• Items listed in a dataset:
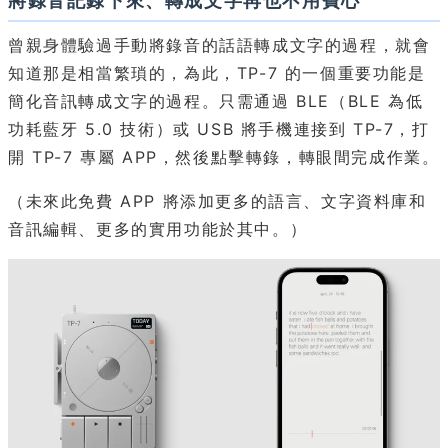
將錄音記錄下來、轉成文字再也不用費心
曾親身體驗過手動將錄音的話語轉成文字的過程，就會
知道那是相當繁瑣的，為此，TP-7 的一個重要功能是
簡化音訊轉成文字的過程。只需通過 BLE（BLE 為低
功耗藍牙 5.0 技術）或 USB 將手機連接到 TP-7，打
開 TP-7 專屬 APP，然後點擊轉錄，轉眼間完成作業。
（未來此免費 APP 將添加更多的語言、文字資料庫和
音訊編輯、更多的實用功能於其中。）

==

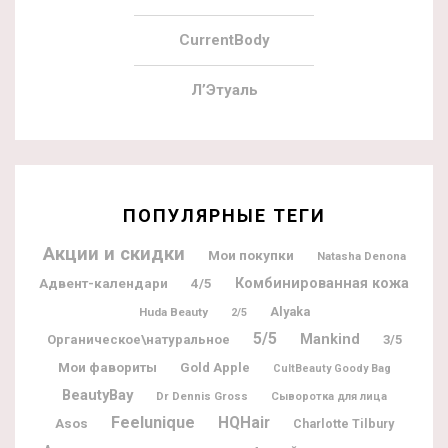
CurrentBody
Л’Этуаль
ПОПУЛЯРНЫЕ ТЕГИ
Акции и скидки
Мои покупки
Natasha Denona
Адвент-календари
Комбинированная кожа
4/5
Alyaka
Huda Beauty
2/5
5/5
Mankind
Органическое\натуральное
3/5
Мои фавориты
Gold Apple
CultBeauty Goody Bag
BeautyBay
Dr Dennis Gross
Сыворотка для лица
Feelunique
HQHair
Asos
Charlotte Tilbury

• PROBLEM DETAILS: Look above for the line with "簡化音訊轉成文字的過程。只需通過 BLE（BLE 為低" and the line with "音訊編輯、更多的實用功能於其中。）", and reproduce exactly those two lines plus every line between, nothing more.

• OUTPUT FOR THIS EXERCISE:
簡化音訊轉成文字的過程。只需通過 BLE（BLE 為低
功耗藍牙 5.0 技術）或 USB 將手機連接到 TP-7，打
開 TP-7 專屬 APP，然後點擊轉錄，轉眼間完成作業。
（未來此免費 APP 將添加更多的語言、文字資料庫和
音訊編輯、更多的實用功能於其中。）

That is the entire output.